Net income in the three months ended June 30, 2006 was $147,000, or $0.01 per basic and diluted share. In the three months ended June 30, 2005, net income was $370,000 and net income per basic and diluted share was $0.02.  Net revenue increased by 79.7 % in the three months ended June 30, 2006 compared to the three months ended June 30, 2005 while the net income decreased by 60.3% over the same period.  The decrease in net income was due to the expensing of pre-IPO costs of $1.2 million offset by increased revenue and improved profit margins.  Gross profit margin in the second quarter of 2006 was 23.7 % compared to 20.1% in the second quarter of 2005.

Net Revenue

Net revenue increased 79.7% to $32.4 million in the three months ended June 30, 2006 from $18.1 million in the three months ended June 30, 2005. This increase in net revenue was due primarily to the increase in registered buyers at our website, growth in demand for our jewelry products and the increase

16




in average dollar amount per order. In the three month period ended June 30, 2006 we stopped charging commissions for Certified Merchants that sell on our website, and we do not expect that this change in policy will materially affect our results of operations. 

Gross Profit

 Gross profit increased 112 % to $ 7.7 million in the three months ended June 30, 2006 from $3.6 million in the three months ended June 30, 2005.  The increase in gross profit resulted from the increase in gross profit as a percentage of net sales to 23.7 % for the three months ended June 30, 2006 compared to 20.1% for the three months ended June 30, 2005 and from the increase in sales revenue which rose by $14.3 million for the three months ended June 30, 2006 from the three months ended June 30, 2005. The implementation of transaction fee charges of 3.0% since November 2005 has improved gross profit performance in the current three month period ended June 30, 2006.

 General and Administrative Expenses

 General and administrative expenses increased 37.6 % to $3.4 million in the three months ended June 30, 2006 from $2.5 million in three months ended June 30, 2005. The increase in general and administrative expenses was due in general to our overall growth and specifically in payroll and payroll related expenses which increased by $0.5 million over the period.

Sales & Marketing Expenses

Sales and marketing expenses increased 297% to $2.8 million in the three months ended June 30, 2006 from $714,000 in the three months ended June 30, 2005. This increase resulted primarily from increased marketing campaigns and the increased cost of online advertising to attract new buyers. Sales and marketing expenses as a percentage of net revenue increased to 8.8% in the three months ended June 30, 2006 from 4.0% in 2005. We expect our sales and marketing expenses to continue to increase in absolute dollars, as we intend to continue increasing our online marketing campaign in order to attract new customers. 

Public offering costs

On June 29, 2006, we decided to postpone our initial public offering in order to reduce the initial public offering overhang (shares available for sale following the initial public offering) by requesting that our shareholders enter into a lock-up agreement for a period of 180 days.  Accordingly, in June 2006, we expensed $1.2 million, consisting of offering costs related to the planned initial public offering.

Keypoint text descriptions
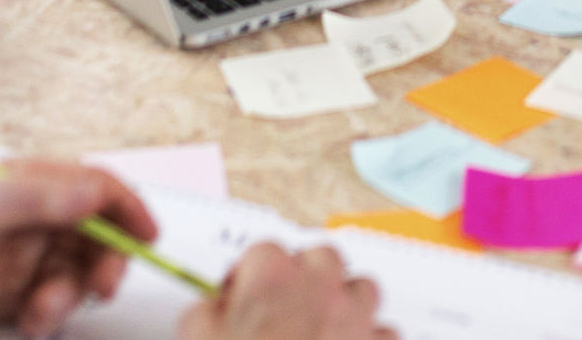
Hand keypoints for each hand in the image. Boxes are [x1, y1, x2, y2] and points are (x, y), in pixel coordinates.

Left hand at [0, 162, 153, 339]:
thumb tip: (93, 195)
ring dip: (71, 294)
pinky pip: (50, 308)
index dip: (125, 208)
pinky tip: (29, 321)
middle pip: (94, 237)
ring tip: (44, 310)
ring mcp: (21, 263)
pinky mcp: (9, 303)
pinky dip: (49, 317)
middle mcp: (30, 222)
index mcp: (25, 186)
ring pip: (75, 276)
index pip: (91, 189)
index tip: (147, 235)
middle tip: (104, 284)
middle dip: (106, 260)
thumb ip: (38, 198)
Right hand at [178, 243, 394, 339]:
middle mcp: (319, 290)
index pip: (263, 252)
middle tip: (286, 303)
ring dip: (345, 300)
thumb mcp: (197, 339)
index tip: (242, 295)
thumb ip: (207, 313)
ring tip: (324, 325)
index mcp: (271, 280)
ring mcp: (354, 320)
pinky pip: (385, 333)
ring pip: (362, 287)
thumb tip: (216, 307)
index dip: (249, 275)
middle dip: (304, 276)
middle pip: (321, 258)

## EXERCISES
#1 In the quarterly results excerpt, turn the paragraph that begins "Sales and marketing expenses increased 297%" into a short bulleted list that keeps its main facts.
#2 Name every section heading that appears in the quarterly results excerpt.

## ANSWERS FOR THIS EXERCISE
#1
- Sales and marketing expenses rose 297%, from $714,000 in the three months ended June 30, 2005 to $2.8 million in the three months ended June 30, 2006.
- The increase came mainly from more marketing campaigns and the higher cost of online advertising to attract new buyers.
- As a percentage of net revenue, these expenses grew from 4.0% to 8.8%.
- The company expects them to keep increasing in absolute dollars as it continues expanding its online marketing campaign to attract new customers.

#2
- Net Revenue
- Gross Profit
- General and Administrative Expenses
- Sales & Marketing Expenses
- Public offering costs